## [WHAT IS NEEDED]
Nothing outside the range below should be printed. Output exactly the lines from the line with "More information about" to the line with "Sign up for", both included.
....................
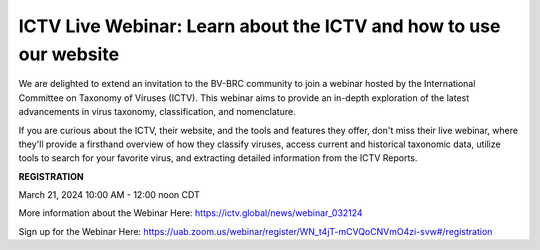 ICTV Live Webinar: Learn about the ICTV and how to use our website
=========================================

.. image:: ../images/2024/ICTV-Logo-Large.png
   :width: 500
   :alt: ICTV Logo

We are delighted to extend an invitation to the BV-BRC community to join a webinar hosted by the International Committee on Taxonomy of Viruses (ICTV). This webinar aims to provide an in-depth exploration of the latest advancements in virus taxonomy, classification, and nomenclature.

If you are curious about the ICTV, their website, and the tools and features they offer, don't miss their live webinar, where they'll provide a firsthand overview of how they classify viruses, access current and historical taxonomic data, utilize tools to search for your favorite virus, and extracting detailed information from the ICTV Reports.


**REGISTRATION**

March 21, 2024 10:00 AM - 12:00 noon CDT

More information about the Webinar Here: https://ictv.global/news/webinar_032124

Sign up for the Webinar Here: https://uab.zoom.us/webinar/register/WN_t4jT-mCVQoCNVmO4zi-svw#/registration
....................
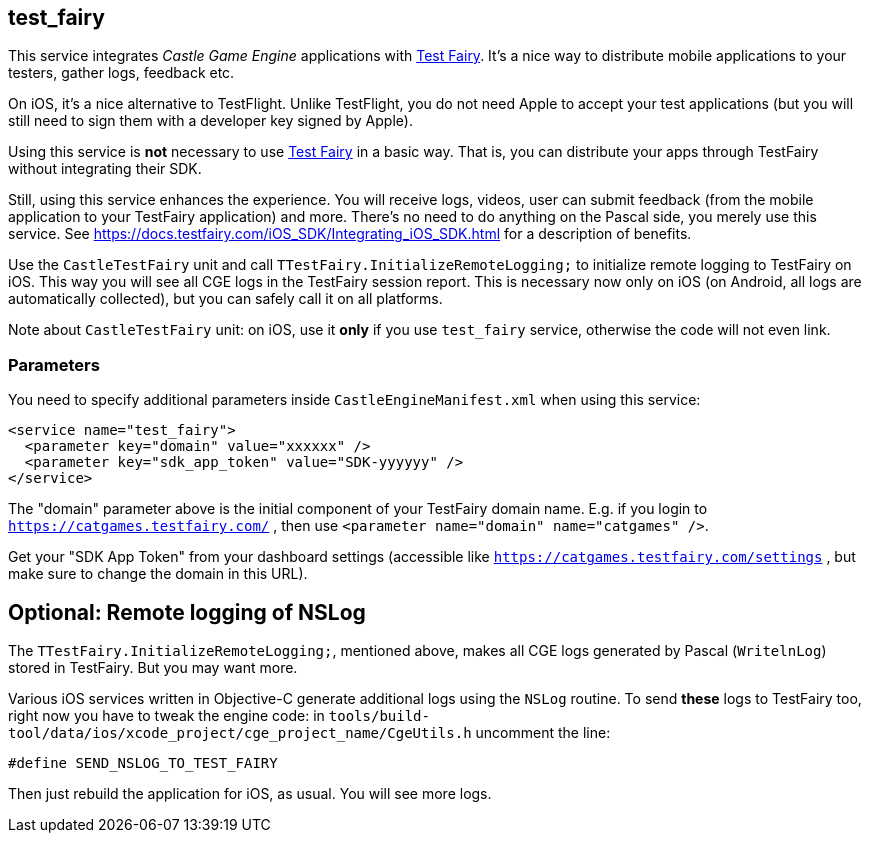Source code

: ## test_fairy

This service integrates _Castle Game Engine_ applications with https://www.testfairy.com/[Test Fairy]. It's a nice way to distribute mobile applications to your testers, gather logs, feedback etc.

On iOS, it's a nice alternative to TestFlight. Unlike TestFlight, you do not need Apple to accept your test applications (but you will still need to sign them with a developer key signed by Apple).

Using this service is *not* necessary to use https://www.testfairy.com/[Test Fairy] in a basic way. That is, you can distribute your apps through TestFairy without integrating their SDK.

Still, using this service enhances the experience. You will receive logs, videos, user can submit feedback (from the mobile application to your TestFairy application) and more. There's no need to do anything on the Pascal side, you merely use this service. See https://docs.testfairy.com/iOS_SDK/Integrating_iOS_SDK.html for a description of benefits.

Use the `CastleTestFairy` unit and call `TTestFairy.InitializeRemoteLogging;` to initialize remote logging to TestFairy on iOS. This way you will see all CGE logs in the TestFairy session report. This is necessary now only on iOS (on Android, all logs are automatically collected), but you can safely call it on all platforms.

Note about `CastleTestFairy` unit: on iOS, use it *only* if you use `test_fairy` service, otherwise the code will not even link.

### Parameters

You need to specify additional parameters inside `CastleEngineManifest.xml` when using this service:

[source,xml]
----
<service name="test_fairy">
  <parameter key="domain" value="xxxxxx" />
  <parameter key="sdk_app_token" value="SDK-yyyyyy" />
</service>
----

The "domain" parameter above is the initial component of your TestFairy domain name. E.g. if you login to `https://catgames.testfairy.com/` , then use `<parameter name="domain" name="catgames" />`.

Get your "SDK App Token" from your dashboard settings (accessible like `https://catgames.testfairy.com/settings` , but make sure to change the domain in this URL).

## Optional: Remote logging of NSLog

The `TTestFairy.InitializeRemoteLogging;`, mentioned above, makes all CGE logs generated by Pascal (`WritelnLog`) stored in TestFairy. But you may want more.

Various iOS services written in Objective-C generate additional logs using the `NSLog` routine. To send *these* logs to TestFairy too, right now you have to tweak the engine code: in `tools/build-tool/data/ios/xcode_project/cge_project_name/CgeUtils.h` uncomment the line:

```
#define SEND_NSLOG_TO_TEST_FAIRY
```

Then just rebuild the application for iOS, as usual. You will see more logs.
....................
## [SOLVED PROBLEM]
More information about the Webinar Here: https://ictv.global/news/webinar_032124

Sign up for the Webinar Here: https://uab.zoom.us/webinar/register/WN_t4jT-mCVQoCNVmO4zi-svw#/registration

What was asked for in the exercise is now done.